Return on equity or ROE is an important factor to be considered by a shareholder because it tells them how effectively their capital is being reinvested. Simply put, it is used to assess the profitability of a company in relation to its equity capital.

See our latest analysis for Humana

How Do You Calculate Return On Equity?

The formula for ROE is:

Return on Equity = Net Profit (from continuing operations) ÷ Shareholders' Equity

So, based on the above formula, the ROE for Humana is:

7.7% = US$1.4b ÷ US$18b (Based on the trailing twelve months to September 2024).

The 'return' is the profit over the last twelve months. One way to conceptualize this is that for each $1 of shareholders' capital it has, the company made $0.08 in profit.

Why Is ROE Important For Earnings Growth?

We have already established that ROE serves as an efficient profit-generating gauge for a company's future earnings. We now need to evaluate how much profit the company reinvests or "retains" for future growth which then gives us an idea about the growth potential of the company. Assuming everything else remains unchanged, the higher the ROE and profit retention, the higher the growth rate of a company compared to companies that don't necessarily bear these characteristics.

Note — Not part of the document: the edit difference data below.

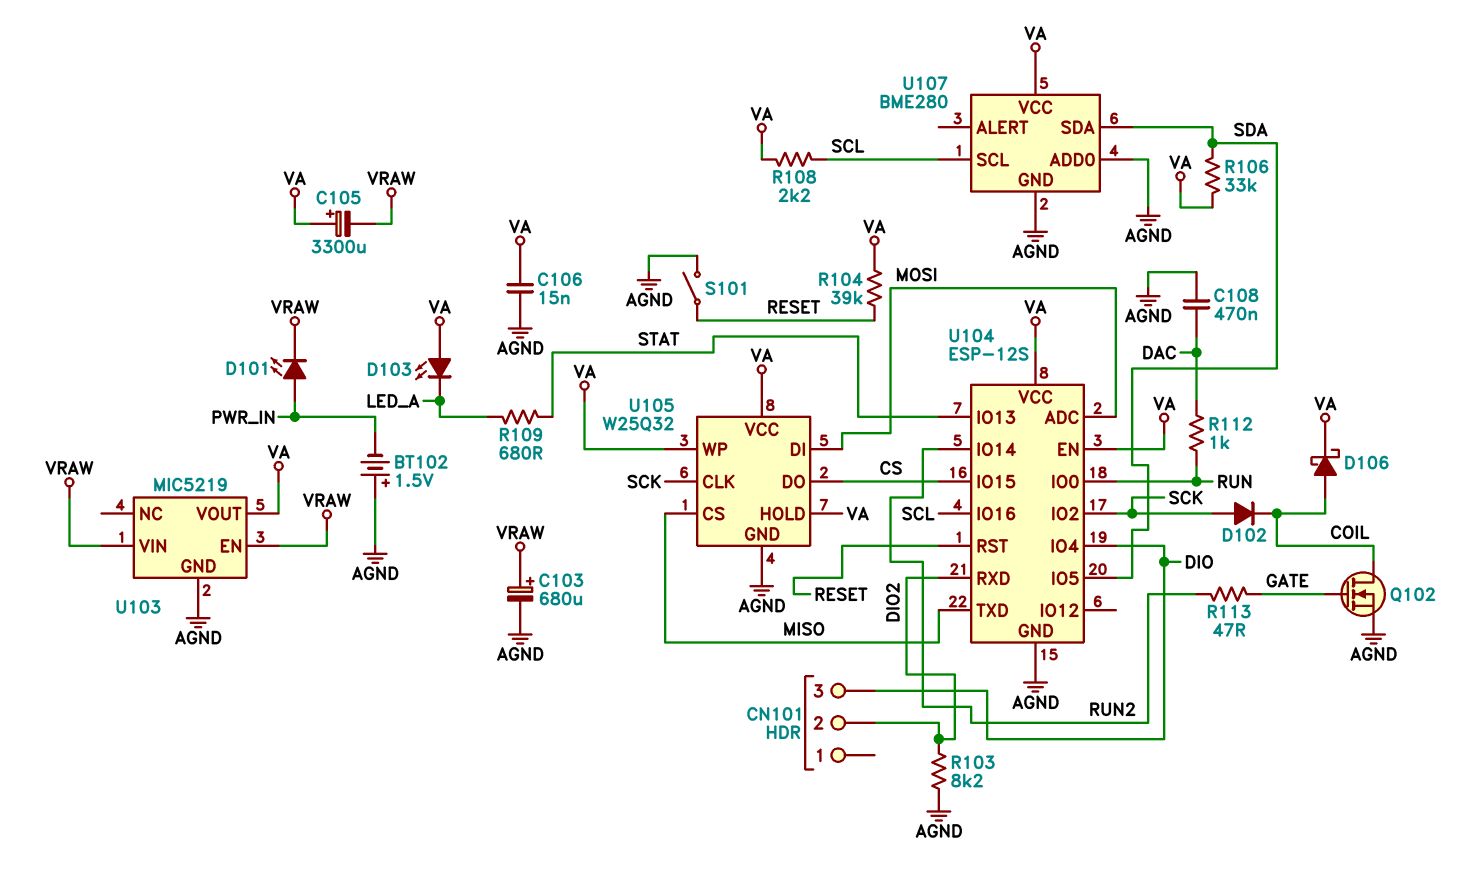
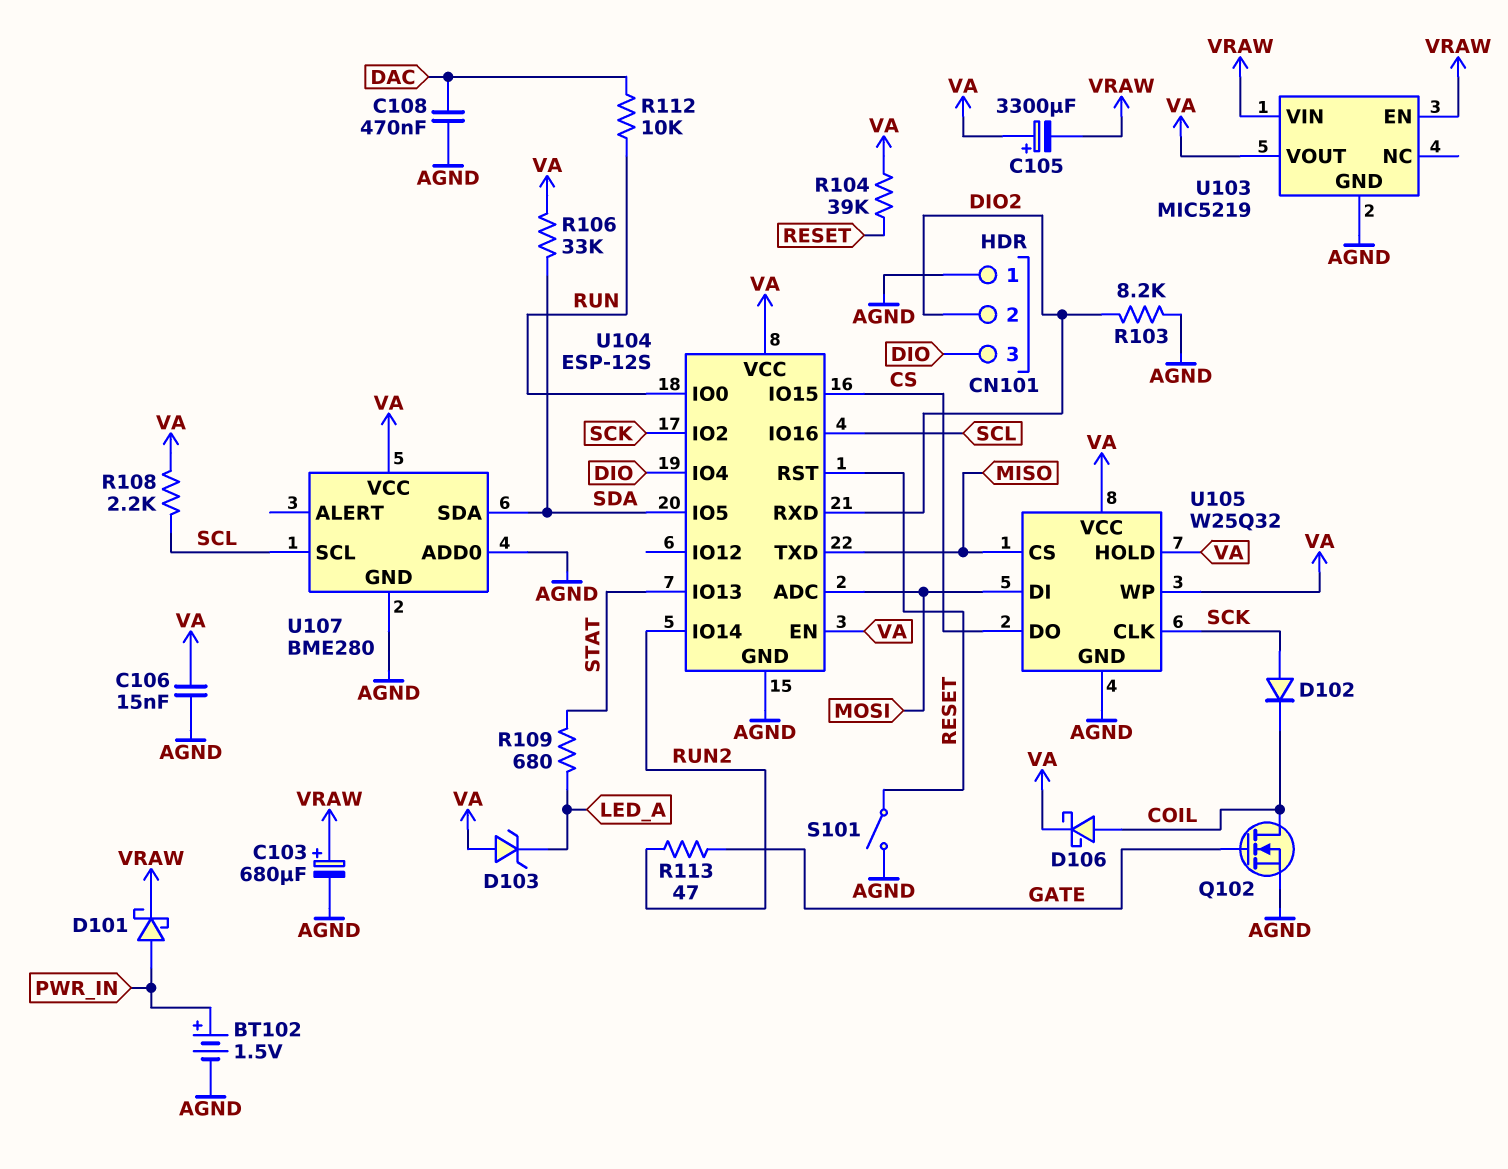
BT102: 1.5V (plus AGND, minus PWR_IN) -> 1.5V (plus PWR_IN, minus AGND)
CN101 pin 1: none -> AGND
D101: LED (A PWR_IN, K VRAW) -> schottky (A PWR_IN, K VRAW)
D103: LED (A VA, K LED_A) -> zener (A VA, K LED_A)
R112: 1k (DAC, RUN) -> 10k (DAC, RUN)

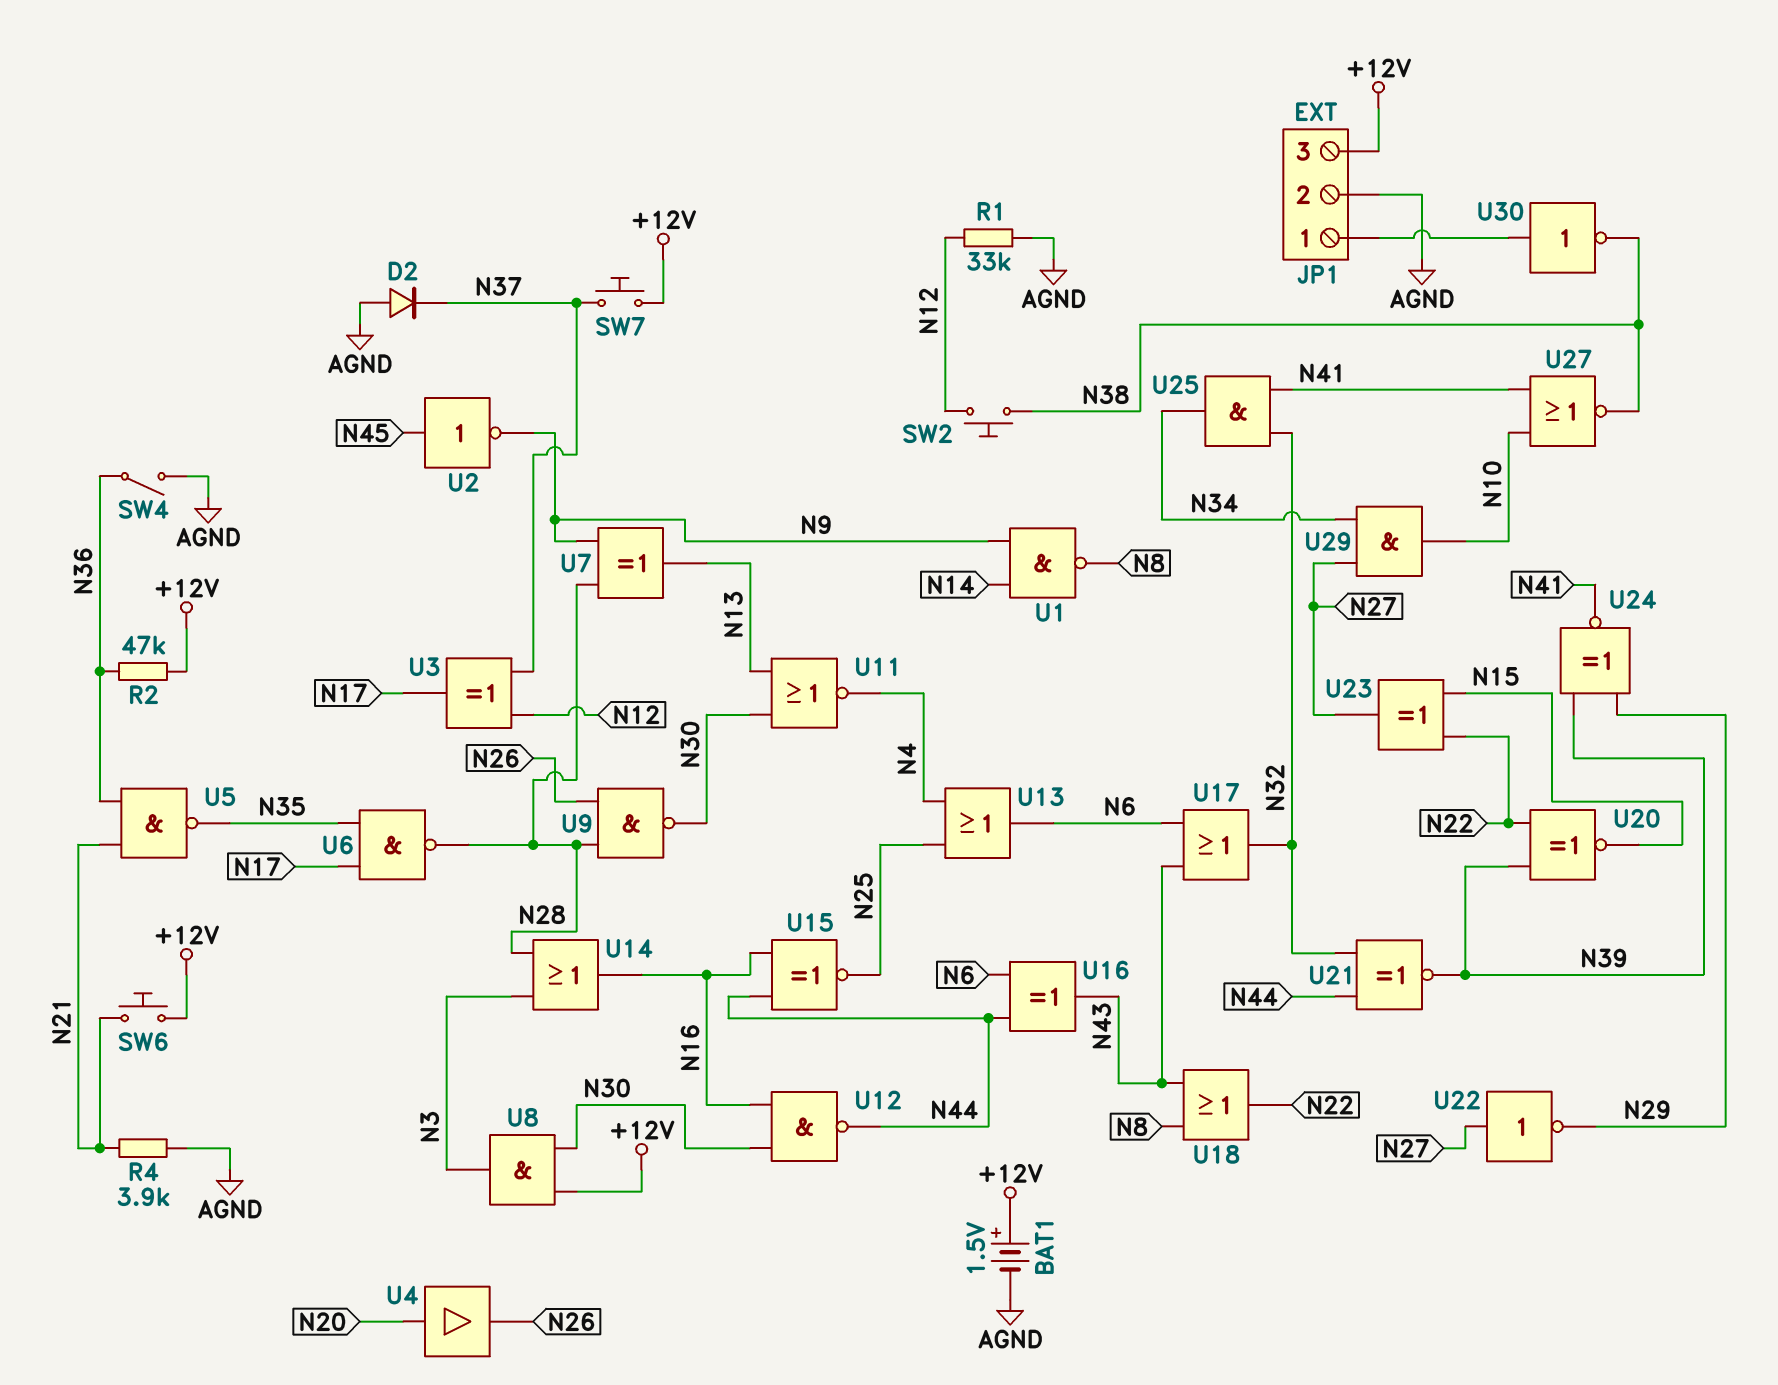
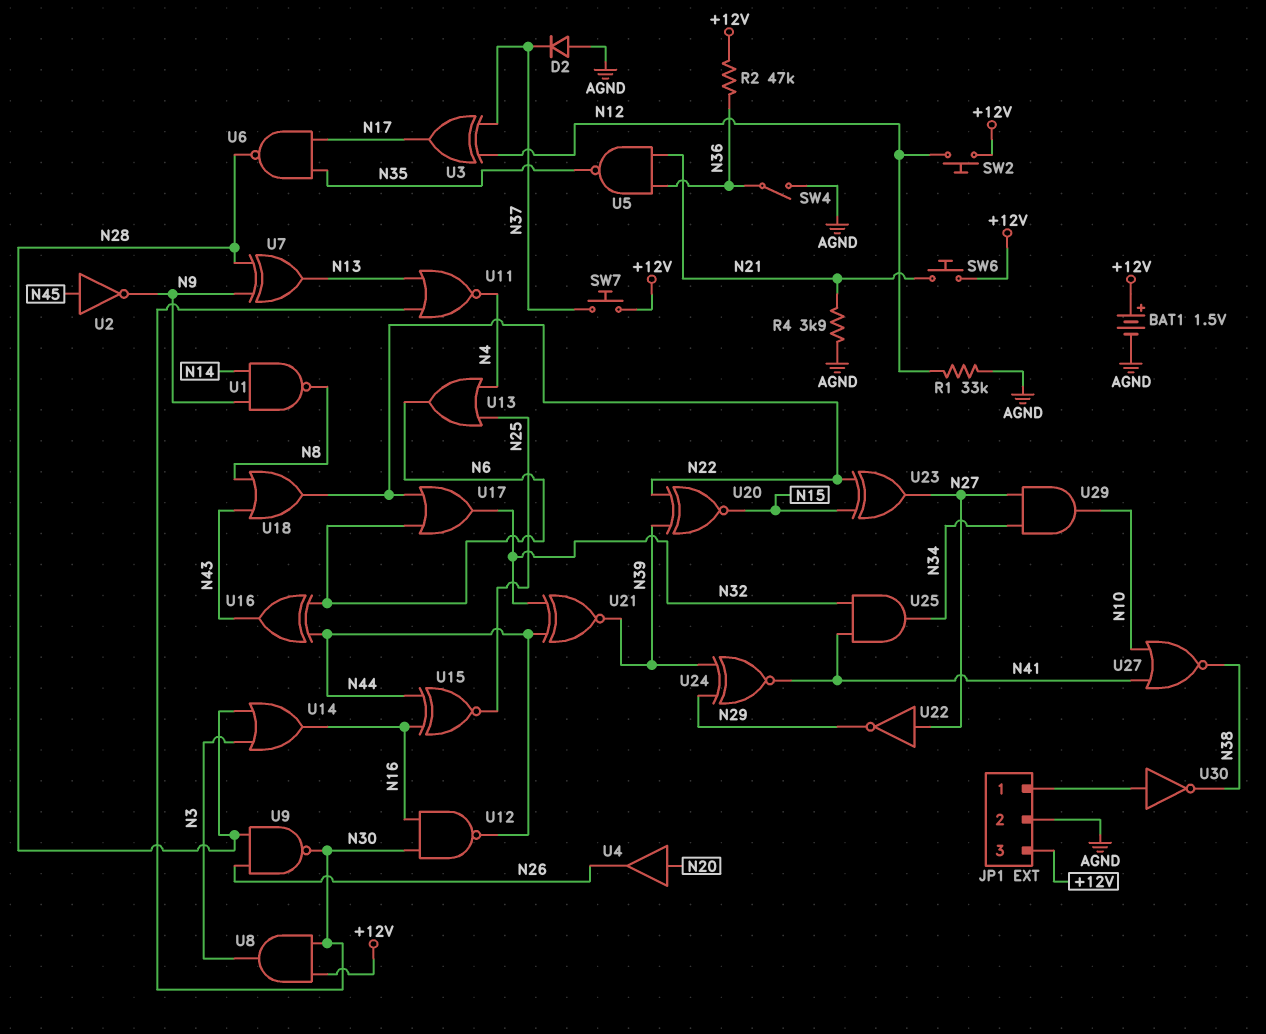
SW2: button (N12, N38) -> button (+12V, N12)
U17: OR (in N6, in N43, out N32) -> OR (in N6, in N22, out N32)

Humana's Earnings Growth And 7.7% ROE

When you first look at it, Humana's ROE doesn't look that attractive. A quick further study shows that the company's ROE doesn't compare favorably to the industry average of 13% either. For this reason, Humana's five year net income decline of 7.5% is not surprising given its lower ROE. We believe that there also might be other aspects that are negatively influencing the company's earnings prospects. For instance, the company has a very high payout ratio, or is faced with competitive pressures.

That being said, we compared Humana's performance with the industry and were concerned when we found that while the company has shrunk its earnings, the industry has grown its earnings at a rate of 6.3% in the same 5-year period.